You may be wondering whether you will keep some of your prized assets, like a vehicle you hold dear, because it has been passed down your family for generations. Below are the aspects of North Carolina laws that will answer your question.
It depends on the value of the car
Bankruptcy is not meant to leave you destitute, which is why individuals who file for bankruptcy are allowed to keep some assets or property up to a certain value. For example, when it comes to your vehicle, you are allowed an exemption of up to $3,500. It means that if your car is below that value, you can get to keep it by having it exempted from the bankruptcy trustee.
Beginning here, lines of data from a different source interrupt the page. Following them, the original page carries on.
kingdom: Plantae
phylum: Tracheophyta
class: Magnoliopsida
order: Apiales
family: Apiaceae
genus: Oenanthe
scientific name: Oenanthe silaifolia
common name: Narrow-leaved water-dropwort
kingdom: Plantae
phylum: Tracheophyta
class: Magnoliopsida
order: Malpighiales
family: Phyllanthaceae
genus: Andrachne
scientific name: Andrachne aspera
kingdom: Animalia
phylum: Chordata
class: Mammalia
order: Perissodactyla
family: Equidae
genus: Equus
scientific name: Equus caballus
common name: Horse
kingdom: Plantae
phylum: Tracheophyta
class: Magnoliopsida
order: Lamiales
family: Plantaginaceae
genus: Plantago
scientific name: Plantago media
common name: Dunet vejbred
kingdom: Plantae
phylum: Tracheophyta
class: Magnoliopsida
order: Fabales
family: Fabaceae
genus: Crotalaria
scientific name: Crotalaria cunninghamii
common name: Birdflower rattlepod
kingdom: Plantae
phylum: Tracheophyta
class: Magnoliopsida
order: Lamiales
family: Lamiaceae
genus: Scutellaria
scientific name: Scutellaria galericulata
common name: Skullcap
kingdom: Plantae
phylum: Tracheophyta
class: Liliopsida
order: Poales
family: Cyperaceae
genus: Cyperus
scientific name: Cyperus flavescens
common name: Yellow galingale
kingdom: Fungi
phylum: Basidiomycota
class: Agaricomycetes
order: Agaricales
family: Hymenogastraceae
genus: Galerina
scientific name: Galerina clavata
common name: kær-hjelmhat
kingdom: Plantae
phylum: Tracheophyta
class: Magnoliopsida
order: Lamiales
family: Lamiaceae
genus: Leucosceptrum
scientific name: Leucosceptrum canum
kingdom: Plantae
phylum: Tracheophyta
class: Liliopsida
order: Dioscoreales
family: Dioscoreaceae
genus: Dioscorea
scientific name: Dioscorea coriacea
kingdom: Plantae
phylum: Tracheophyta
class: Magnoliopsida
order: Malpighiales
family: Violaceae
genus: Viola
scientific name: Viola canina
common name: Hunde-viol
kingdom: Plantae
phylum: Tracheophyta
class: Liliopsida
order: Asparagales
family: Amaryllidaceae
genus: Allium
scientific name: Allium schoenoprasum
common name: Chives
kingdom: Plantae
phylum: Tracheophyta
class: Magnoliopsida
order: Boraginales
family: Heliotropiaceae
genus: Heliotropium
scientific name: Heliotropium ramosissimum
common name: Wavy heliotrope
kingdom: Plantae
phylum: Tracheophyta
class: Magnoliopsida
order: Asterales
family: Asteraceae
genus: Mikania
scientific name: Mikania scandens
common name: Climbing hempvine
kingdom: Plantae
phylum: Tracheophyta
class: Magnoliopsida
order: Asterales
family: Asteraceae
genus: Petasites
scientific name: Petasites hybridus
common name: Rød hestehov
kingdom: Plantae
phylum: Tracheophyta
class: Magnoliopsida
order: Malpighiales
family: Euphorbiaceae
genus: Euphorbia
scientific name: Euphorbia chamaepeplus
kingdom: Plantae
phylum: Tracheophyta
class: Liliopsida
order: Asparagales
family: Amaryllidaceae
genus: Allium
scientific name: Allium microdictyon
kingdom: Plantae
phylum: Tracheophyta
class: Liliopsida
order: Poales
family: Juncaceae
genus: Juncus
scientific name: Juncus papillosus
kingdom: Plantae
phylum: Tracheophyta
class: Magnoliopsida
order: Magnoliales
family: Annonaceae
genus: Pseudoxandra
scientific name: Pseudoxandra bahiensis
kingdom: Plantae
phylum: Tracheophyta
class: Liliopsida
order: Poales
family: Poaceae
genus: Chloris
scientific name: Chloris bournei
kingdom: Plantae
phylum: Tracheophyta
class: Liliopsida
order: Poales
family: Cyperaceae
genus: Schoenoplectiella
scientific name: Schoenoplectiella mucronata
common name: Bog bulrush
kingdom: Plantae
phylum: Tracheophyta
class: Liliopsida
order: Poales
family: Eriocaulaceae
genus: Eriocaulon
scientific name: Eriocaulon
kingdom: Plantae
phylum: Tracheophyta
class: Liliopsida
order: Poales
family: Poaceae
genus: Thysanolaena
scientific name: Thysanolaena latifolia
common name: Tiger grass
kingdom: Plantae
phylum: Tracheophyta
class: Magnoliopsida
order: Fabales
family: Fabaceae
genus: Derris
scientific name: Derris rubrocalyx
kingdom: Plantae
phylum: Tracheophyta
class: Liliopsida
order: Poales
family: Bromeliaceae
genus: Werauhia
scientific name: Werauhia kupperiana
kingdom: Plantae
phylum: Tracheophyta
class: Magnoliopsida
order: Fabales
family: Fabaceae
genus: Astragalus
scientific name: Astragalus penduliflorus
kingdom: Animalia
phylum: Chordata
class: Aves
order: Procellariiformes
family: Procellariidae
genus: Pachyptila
However, if your car is worth more than $3,500, you can use your additional wildcard exemption of $500 to protect it or up to $5,000 of the unused homestead exemption. Should the amount still not be enough, you may end up losing the car.
When did you buy the car?
If you purchased the vehicle within 90 days of filing for bankruptcy, the exemptions will not apply. This is meant to prevent individuals from taking advantage of the bankruptcy process.
Protecting your interests
Knowing what bankruptcy exemptions will apply for your case can be somewhat complicated since not everything is as straightforward. Therefore, it is advisable to learn more about navigating the whole bankruptcy process before getting started.
It will ensure that you know what to expect along the way and help you ascertain the financial position you will be in after everything is finalized.